Association d’art oratoire, Graine d’Orateur 93 forme à la rhétorique les jeunes partout en France et amène ses bénéficiaires et bénévoles à la réflexion sur tout sujet, notamment à travers l’apprentissage du débat contradictoire, afin de faire évoluer le dialogue et l’esprit critique de chacun. L’affaire du « e » de Pantine était l’occasion de mettre en pratique

un exercice de rhétorique sur le mode du pour ou contre.


Texte de Badis Djouhri et Noam Vives, formateurs de Graine d’Orateur 93 et étudiants.


POUR / Pantine, une lettre pour changer une mentalité vieille de 2000 ans

Les pionniers de tout changement profond faisant nécessairement parler de leurs actions, l’ajout d’un « e » pour renommer Pantin en Pantine n’a pas fait exception. Ajouter ici un « e » porte l’attention et visiblement choque par l’emploi d’une simple lettre qui transforme un nom masculin en un nom féminin. Ainsi, lorsque c’est le changement de nom pour Pantine qui est médiatisé, c’est en réalité le passage au féminin qui est questionné et mis en lumière. Si ce débat suscite d’ailleurs tant d’émois, c’est parce que, au-delà de la question de la langue, il renvoie au sujet plus politique des rapports de pouvoir femmes-hommes. Dès lors, ce geste, décris comme purement symbolique, entraîne en réalité des prises de conscience politiques et des débats bien concrets. En effet, comme dans toute société, le langage est un reflet des relations de pouvoir au sein d’un groupe. Ainsi, dans la langue française, le masculin l’emporte sur le féminin, ce que l’on retrouve, tel un miroir, dans la société où les hommes sont mieux rémunérés que les femmes et occupent plus de postes de pouvoir.

• **Données fournies**:
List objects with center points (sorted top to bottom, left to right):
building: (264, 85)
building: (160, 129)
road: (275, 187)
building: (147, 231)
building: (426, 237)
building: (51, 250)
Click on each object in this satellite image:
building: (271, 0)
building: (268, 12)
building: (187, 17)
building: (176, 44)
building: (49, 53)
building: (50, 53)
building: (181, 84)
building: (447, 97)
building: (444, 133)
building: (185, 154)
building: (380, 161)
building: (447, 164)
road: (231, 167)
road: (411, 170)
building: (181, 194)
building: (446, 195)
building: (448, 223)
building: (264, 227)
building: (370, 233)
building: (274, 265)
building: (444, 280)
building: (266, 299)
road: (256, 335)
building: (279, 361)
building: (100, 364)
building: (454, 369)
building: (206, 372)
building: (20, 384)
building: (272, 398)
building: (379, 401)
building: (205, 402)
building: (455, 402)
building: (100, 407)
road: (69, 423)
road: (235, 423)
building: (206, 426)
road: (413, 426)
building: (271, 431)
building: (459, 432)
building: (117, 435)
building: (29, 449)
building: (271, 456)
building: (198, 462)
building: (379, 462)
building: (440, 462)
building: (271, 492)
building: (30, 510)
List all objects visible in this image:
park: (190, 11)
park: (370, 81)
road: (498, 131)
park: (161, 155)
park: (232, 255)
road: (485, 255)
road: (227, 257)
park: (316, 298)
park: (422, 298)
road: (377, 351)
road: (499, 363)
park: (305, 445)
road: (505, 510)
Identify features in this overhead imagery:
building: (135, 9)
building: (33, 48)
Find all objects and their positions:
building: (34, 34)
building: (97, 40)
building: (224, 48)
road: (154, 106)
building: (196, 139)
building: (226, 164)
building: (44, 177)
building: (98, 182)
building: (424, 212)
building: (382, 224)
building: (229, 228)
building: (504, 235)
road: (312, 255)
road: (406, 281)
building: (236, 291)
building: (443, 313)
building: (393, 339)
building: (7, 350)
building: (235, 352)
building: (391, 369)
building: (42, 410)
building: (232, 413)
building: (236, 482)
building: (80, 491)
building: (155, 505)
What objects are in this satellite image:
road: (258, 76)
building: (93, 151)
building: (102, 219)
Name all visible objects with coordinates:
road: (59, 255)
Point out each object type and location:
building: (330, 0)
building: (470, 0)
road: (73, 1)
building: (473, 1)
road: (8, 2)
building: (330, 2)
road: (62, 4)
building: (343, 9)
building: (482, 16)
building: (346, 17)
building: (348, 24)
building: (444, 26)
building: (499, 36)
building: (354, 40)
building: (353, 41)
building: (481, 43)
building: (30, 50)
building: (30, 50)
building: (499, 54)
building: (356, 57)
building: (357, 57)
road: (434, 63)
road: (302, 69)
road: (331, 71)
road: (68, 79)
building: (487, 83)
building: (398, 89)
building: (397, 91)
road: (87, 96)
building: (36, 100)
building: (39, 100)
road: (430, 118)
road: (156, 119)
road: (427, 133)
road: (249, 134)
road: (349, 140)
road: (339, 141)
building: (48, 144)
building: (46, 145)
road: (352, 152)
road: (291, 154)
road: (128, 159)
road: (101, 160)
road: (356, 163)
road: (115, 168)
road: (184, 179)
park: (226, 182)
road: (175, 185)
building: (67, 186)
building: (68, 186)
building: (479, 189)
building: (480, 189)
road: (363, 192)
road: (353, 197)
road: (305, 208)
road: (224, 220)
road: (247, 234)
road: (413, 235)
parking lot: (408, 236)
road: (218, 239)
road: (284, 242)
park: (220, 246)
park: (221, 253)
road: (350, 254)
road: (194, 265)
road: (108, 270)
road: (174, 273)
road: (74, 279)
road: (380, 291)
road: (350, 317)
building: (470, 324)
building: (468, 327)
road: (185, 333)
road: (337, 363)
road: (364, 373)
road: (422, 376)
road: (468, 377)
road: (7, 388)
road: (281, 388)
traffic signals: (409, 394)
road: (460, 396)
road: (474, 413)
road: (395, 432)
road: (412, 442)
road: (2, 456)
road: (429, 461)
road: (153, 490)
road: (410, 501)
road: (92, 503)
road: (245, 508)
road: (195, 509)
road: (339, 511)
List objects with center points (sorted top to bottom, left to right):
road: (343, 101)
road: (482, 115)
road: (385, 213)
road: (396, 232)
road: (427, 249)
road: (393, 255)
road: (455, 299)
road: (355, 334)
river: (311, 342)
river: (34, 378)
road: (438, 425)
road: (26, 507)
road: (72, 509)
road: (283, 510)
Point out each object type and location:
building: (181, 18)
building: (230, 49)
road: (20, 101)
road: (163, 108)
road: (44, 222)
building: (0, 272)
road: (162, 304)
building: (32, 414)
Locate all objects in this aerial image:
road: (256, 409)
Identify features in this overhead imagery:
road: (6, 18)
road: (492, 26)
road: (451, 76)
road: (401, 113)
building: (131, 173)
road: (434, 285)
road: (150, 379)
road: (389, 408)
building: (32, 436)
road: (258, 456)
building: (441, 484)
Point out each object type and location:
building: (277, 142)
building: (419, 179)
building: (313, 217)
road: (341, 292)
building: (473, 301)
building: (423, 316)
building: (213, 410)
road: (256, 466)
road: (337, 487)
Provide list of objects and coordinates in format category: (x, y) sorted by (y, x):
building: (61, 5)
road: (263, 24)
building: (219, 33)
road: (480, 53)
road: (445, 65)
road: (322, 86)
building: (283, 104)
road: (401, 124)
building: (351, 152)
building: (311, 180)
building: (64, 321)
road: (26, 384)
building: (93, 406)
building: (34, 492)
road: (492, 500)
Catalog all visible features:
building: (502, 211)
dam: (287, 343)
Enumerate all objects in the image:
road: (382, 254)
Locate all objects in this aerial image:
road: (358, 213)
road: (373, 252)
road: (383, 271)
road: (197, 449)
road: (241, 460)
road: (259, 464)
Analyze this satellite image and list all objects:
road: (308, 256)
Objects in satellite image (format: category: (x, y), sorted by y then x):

• **Énoncé du problème**: Recopiez sans modification le passage de l'extrait sur le « e » de Pantine compris entre « Association d’art oratoire, Graine » et « pour ou contre. », ces deux bornes incluses.

• **Solution proposée**:
Association d’art oratoire, Graine d’Orateur 93 forme à la rhétorique les jeunes partout en France et amène ses bénéficiaires et bénévoles à la réflexion sur tout sujet, notamment à travers l’apprentissage du débat contradictoire, afin de faire évoluer le dialogue et l’esprit critique de chacun. L’affaire du « e » de Pantine était l’occasion de mettre en pratique

un exercice de rhétorique sur le mode du pour ou contre.